Click here to do these on a digital whiteboard. Note that these are a repeat of the holiday questions.
Q1
Answer
A circle has equation $x^2 + y^2 + 2x - 4y - 8 = 0$
  1. Find the centre and radius of the circle.
  2. The circle passes through the point $(-3, k)$ where $k < 0$. Find $k$.
  3. Find the coordinates of the points where the circle meets the line $x + y = 6$.

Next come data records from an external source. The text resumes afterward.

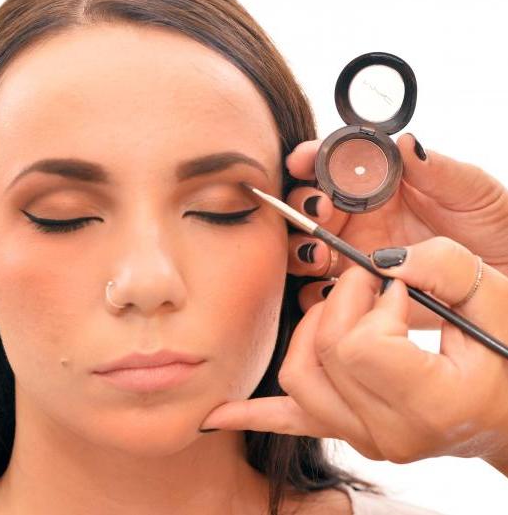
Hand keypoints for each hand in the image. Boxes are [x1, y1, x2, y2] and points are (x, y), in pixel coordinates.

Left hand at [199, 236, 507, 475]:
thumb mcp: (493, 301)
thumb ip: (442, 268)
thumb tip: (380, 261)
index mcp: (429, 404)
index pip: (356, 343)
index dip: (372, 302)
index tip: (398, 288)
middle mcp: (391, 432)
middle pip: (320, 354)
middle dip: (339, 301)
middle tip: (369, 286)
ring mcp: (365, 436)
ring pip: (298, 376)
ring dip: (309, 330)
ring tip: (340, 310)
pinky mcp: (348, 428)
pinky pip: (290, 422)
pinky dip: (253, 413)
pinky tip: (218, 414)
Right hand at [284, 133, 507, 327]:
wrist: (506, 275)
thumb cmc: (494, 229)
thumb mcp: (473, 192)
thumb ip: (437, 169)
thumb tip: (406, 142)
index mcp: (382, 188)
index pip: (335, 166)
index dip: (313, 158)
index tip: (302, 160)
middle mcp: (362, 220)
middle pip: (310, 206)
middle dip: (303, 203)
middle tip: (320, 208)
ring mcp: (358, 256)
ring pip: (307, 248)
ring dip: (303, 247)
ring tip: (322, 252)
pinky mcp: (361, 291)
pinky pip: (321, 293)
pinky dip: (315, 292)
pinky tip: (332, 289)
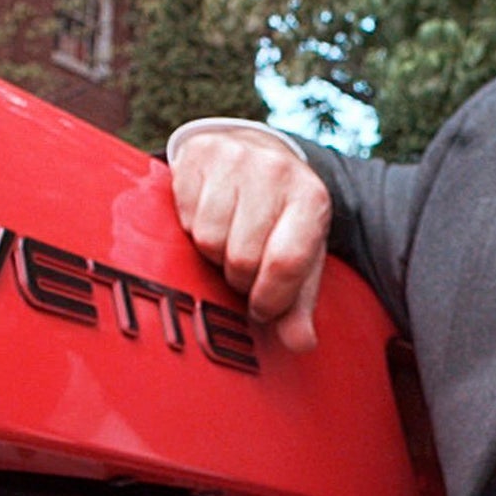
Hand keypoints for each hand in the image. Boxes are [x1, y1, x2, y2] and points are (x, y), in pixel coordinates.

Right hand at [169, 126, 331, 352]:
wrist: (254, 154)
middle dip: (239, 276)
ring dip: (214, 253)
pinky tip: (208, 216)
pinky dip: (192, 228)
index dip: (268, 298)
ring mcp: (236, 157)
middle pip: (242, 256)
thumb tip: (299, 343)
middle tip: (243, 268)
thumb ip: (298, 305)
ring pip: (209, 239)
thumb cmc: (278, 218)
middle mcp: (277, 170)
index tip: (261, 308)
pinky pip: (184, 216)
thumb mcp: (299, 257)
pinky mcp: (198, 152)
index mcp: (312, 199)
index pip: (286, 263)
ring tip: (228, 242)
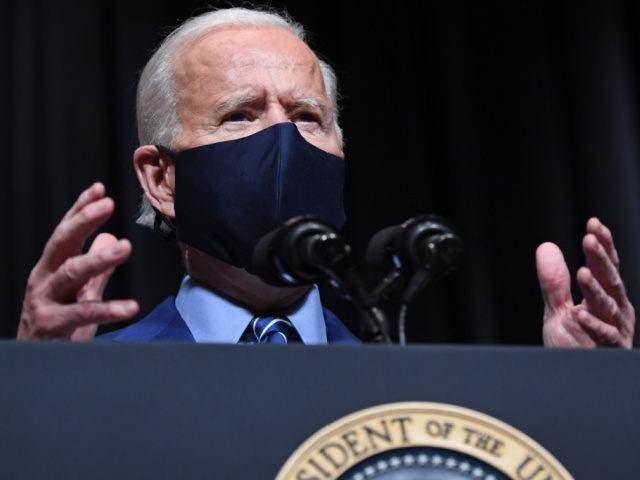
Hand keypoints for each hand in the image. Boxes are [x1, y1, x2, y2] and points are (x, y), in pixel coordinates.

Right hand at [18, 183, 138, 339]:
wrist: (35, 361)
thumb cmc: (57, 325)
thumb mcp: (79, 292)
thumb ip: (95, 269)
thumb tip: (110, 238)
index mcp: (51, 267)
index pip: (66, 232)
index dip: (81, 209)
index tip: (99, 189)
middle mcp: (44, 279)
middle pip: (62, 243)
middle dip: (84, 220)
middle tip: (108, 204)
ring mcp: (45, 301)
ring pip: (70, 273)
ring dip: (99, 258)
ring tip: (125, 247)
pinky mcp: (51, 325)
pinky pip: (82, 313)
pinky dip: (109, 309)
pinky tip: (130, 306)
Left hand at [536, 217, 634, 347]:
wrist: (574, 379)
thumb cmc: (573, 344)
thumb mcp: (558, 309)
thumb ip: (554, 282)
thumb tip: (546, 247)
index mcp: (607, 297)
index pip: (607, 266)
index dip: (603, 245)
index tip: (593, 224)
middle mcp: (616, 311)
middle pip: (610, 280)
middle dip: (601, 259)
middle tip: (590, 239)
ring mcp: (616, 330)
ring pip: (608, 305)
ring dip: (596, 289)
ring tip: (583, 272)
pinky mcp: (609, 350)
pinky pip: (602, 335)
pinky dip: (592, 324)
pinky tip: (580, 313)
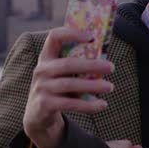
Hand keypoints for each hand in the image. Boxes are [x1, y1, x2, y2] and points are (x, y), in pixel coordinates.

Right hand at [23, 27, 114, 147]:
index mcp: (47, 57)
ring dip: (93, 85)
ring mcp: (42, 87)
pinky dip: (88, 105)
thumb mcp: (61, 73)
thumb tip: (106, 61)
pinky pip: (70, 104)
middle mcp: (41, 70)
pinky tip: (102, 104)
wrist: (37, 114)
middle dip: (92, 65)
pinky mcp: (45, 104)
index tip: (92, 36)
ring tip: (110, 87)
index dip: (72, 33)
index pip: (54, 37)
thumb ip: (77, 65)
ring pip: (70, 84)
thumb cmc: (57, 87)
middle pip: (68, 64)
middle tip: (111, 67)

  1. $(-1, 2)$ radius $\sqrt{13}$
  2. $-1$
  3. $(1, 5)$ and $(2,4)$
Q2
Answer
For the curve $y = x^3 - 3x^2 + 4$
  1. Find the coordinates of the stationary points
  2. Determine whether each is a maximum or minimum
  3. For what values of $x$ is the curve increasing?
  1. $(0, 4)$ and $(2,0)$
  2. max, min
  3. $x < 0$, $x > 2$
Q3
Answer
Express the following as a single logarithm
  1. $\log_a 2 + \log_a 3$
  2. $2\log_{10} x - 3\log_{10} y$
  1. $\log_a 6$
  2. $\log_{10}\dfrac{x^2}{y^3}$
Q4
Answer
Express $\sqrt{45} + \dfrac{20}{\sqrt{5}}$ in the form $k\sqrt{5}$ where $k$ is an integer.
$7\sqrt{5}$